◆ **EXERCISE REQUIREMENTS**:
- A) In the mailing-list post on parametric polymorphism, why did the replying author's company decide not to target MSIL?
- B) Extend the mailing-list post on parametric polymorphism past its final line.

--- TEXT BLOCK Enclosed Below ---

[LLVMdev] Parametric polymorphism

Jon Harrop jon at ffconsultancy.com
Wed Feb 18 06:53:13 PST 2009


On Tuesday 17 February 2009 17:26:13 DeLesley SpamBox wrote:
> I'm a newcomer to llvm, but what you've done so far is very impressive.
> Llvm is a godsend to anybody who is attempting to implement their own
> their own language.  :-)  My company is considering using llvm as the
> backend for a small matlab-like language for scientific computation;

Very interesting. My company is prototyping a high-level VM built upon LLVM 
that is also designed for scientific computing.

> our other option is MSIL.

We decided not to target MSIL because it will be impossible to compete with 
Microsoft's F#. Building upon LLVM offers *much* better performance and 
platform independence. If the start of this year has been anything to go by, 
LLVM also has much better commercial potential and I believe we could be 
earning more revenue from it than from .NET in 12 months time.

> After reading through the documentation, I noticed that llvm seems to
> have one major limitation -- the lack of parametric polymorphism.  I would
> like to compile code such as the following:
>
> max <T extends Comparable>(T a, T b) {
>   if (a > b) return a; else return b;
> }
>
> There are, of course, various ways to implement the above code.  I could
> compile the above function to a fully generic version with boxed arguments,
> but that is very slow for scalar types.  I could also take the C++ template
> route, and generate different IR code for every type instantiation. 
> However, I have spent way too much time fighting with templates and code
> bloat to like that idea.

I am using the latter approach and it is easy to implement and works well so 
far, although our test base in tiny so bloat is not a problem.

> I believe that type instantiation should ideally be handled by llvm, rather
> than the high-level language.  First of all, there are a lot of
> optimization passes
> that are type-invariant; it would be nice to be able to partially
> optimize the code
> before instantiation.  Second, type substitution is very similar to many of
> the other optimizations that llvm already does, such as inlining, constant
> propagation, and so on.  And third, I am planning to use llvm in JIT mode,
> and it just makes more sense (to me)  to instantiate such functions on
> demand, at run-time.

Excellent idea.

> Are there any plans to add such capability to llvm?

I do not believe so.

> How difficult would it be to add such a capability to llvm?  I was thinking
> of marking type variables like T as opaque types for the initial codegen,
> and then writing a custom pass that instantiates them to real types. 
> However, I don't know if that would confuse or break other parts of the
> compiler infrastructure; parametric polymorphism is not necessarily a
> trivial modification.

What complications do you forsee?

> My personal background is in type theory; I received my doctorate from the
> functional programming group at the University of Edinburgh.  I love the
> fact that llvm uses a typed assembly language, but the actual type system
> that is currently used is pretty limited; it seems to be mostly a copy of
> C.

Yes. LLVM has augmented the functionality required for C with some low-level 
but critical features like tail call elimination but it does not implement 
any of the higher-level features you may have expected. After all, it is the 
LLvm. ;-)

LLVM is ideal for building HLVMs and CLRs though.

> I know that compatibility with C is very important to llvm for obvious
> reasons, but IMHO, the single biggest problem in making different languages
> talk to one another is the type system.  I'm not a fan of Microsoft's
> common type system because it's far too OOP-centric, but the basic idea is
> a good one.

--- End of Enclosed TEXT BLOCK ---
--- STORED DATA Enclosed Below ---

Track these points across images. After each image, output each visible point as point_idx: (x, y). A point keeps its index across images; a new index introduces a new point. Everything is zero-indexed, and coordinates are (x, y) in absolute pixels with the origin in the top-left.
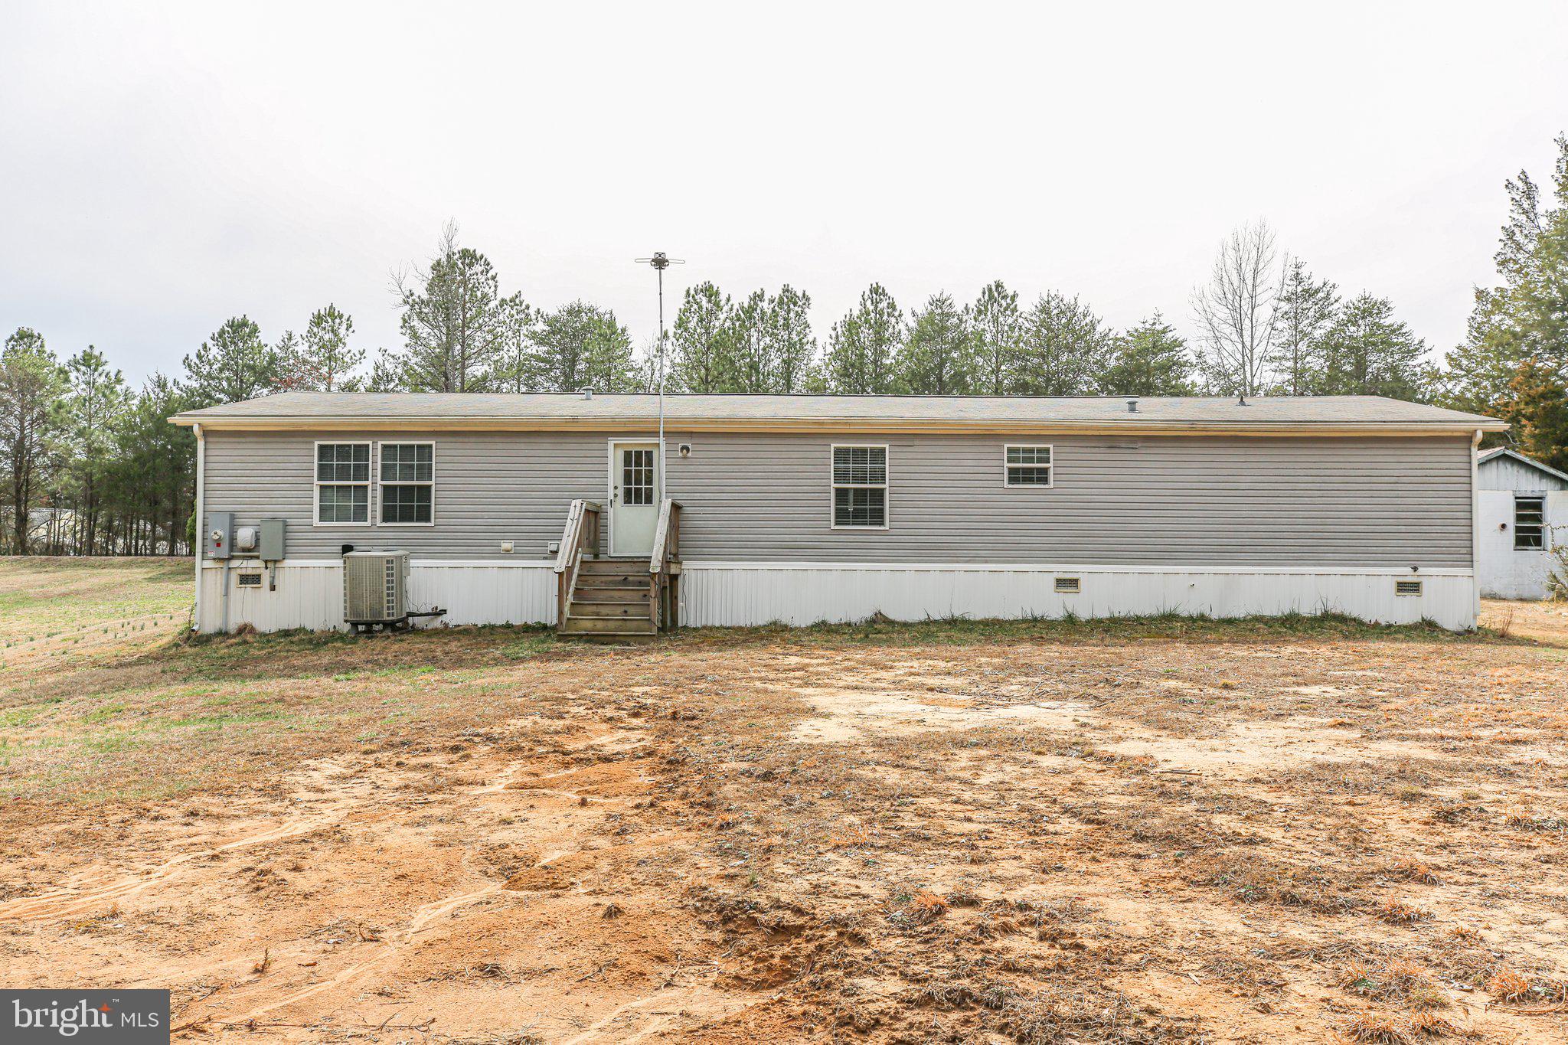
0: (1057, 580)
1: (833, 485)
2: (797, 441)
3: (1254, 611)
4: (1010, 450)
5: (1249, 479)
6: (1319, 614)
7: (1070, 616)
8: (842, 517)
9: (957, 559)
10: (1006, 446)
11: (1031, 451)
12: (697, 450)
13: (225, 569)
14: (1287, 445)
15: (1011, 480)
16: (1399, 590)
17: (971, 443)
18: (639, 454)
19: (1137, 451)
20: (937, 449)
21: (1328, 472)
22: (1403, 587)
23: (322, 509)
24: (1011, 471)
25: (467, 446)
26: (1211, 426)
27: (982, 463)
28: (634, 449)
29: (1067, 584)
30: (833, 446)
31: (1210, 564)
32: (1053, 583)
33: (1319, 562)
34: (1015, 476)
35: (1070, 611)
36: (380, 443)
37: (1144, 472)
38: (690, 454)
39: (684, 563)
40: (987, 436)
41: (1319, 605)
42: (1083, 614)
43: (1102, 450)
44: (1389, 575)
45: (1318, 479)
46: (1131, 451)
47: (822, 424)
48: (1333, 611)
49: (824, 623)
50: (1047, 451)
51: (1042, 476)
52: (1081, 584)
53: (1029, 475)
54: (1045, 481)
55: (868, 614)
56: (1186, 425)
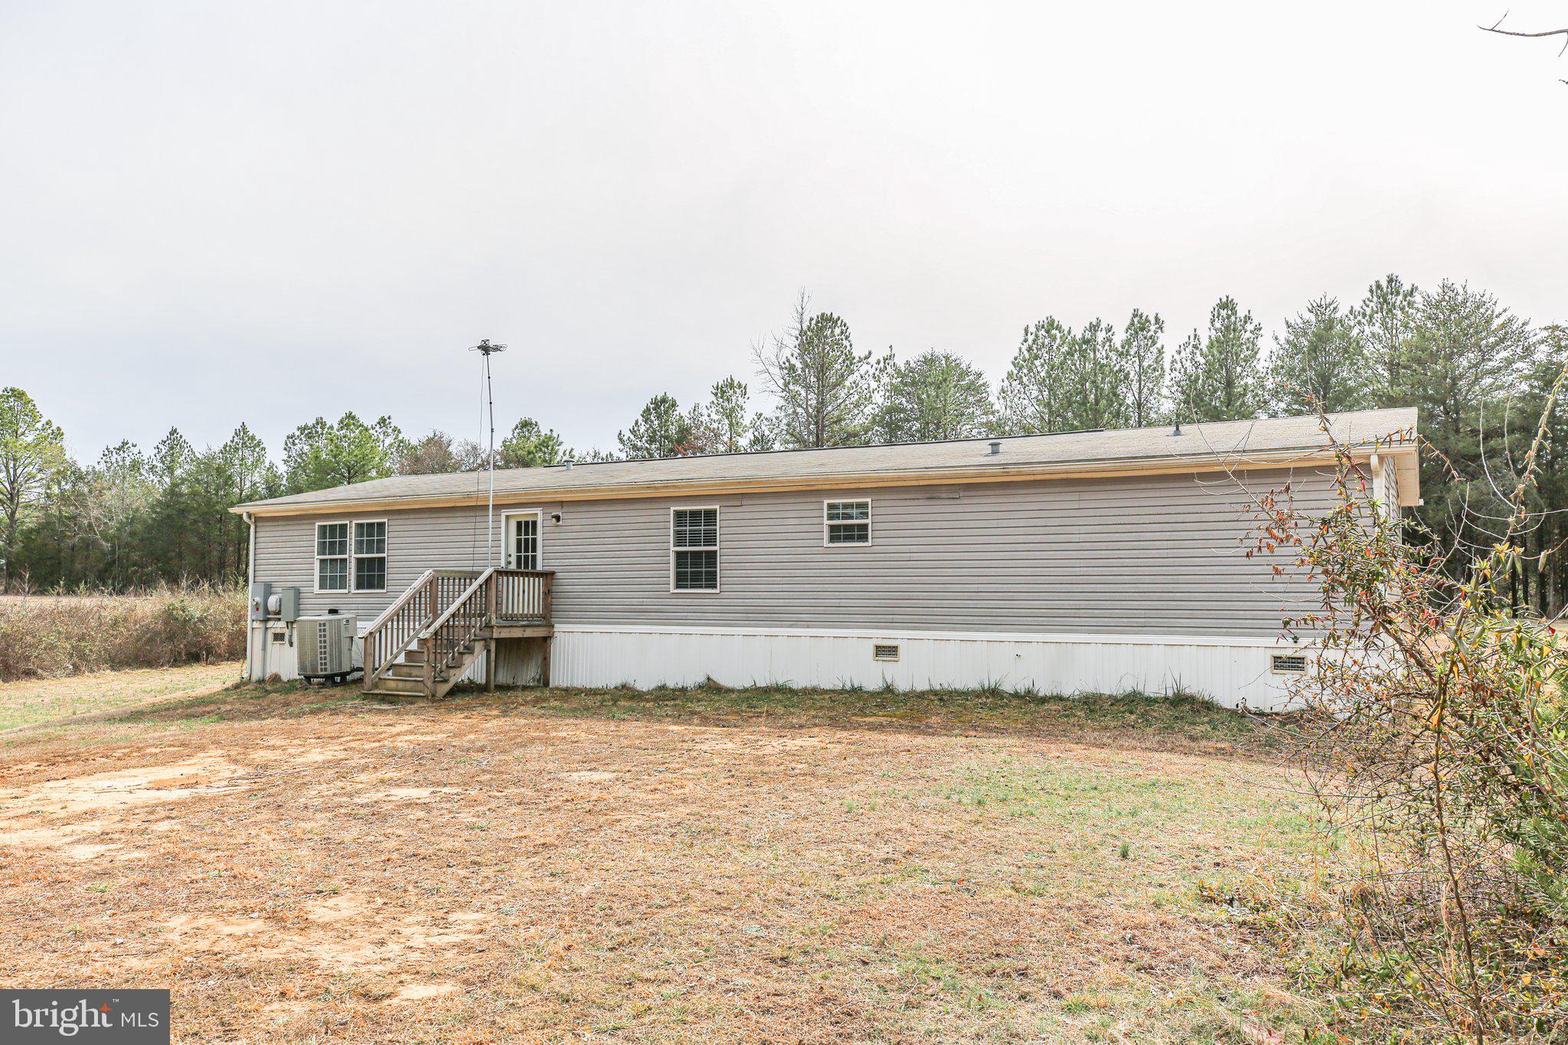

--- End of Enclosed STORED DATA ---

◆ **ANSWERS FOR EACH ITEM**:
- A) They believed it would be impossible to compete with Microsoft's F#.

- B)
Absolutely.

> I think llvm would really benefit from having a much stronger, 
> but still low-level
> and language-neutral type theory; it would enable cross-platform
> multi-language libraries to be developed in any language, and then
> distributed as llvm IR.

The prospect of higher-level VMs is certainly the single most compelling 
aspect of LLVM for me (and many other people, I believe) but I am not 
convinced that such functionality deserves a place in LLVM itself.

You can implement parametric polymorphism easily on top of LLVM today. LLVM's 
optimizations will be run (probably redundantly) on multiple instantiations 
but the HLVM will also be rewriting code, e.g. to interoperate with the GC 
and to perform optimizations like instantiating higher-order functions for a 
given function argument.

Rather than trying to push high-level type system features into the LLVM I 
would opt for an HLVM that provided not only a decent type system but also 
garbage collection, reflection and any other high-level features of interest. 
I would also prioritize getting HLVM 1.0 shipped over the technical aspects 
of integration otherwise you are likely to end up with nothing.

> (The other major necessity is an accurate and 
> high-performance garbage collector, but the intrinsics for that are already
> in place.)

I heard that LLVM's GC API is immature and largely untested so I chose to 
assume an uncooperative environment instead.

> Is anyone on this list familiar with System F, System F_sub, or System
> F^\omega_sub?

I am only vaguely aware of System F because I use MLs extensively and HM is a 
relative.

> They comprise the basic, standard theories of parametric 
> polymorphism used in the academic world, and have been around for about
> 20 years.  You can obviously get more sophisticated, but the System-F
> series of calculi have the advantage that they are simple, well-known,
> off-the-shelf solutions.  Pick one, plug it into llvm, and you have a type
> system that can compete with the JVM or .NET in terms of functionality,
> without being OOP centric or sacrificing language neutrality.  (System F is
> low-level -- OOP can be
> easily implemented on top of it).

Sounds like a dream come true. Where's the catch? ;-)

-- 
Dr Jon Harrop, Flying Frog Consultancy Ltd.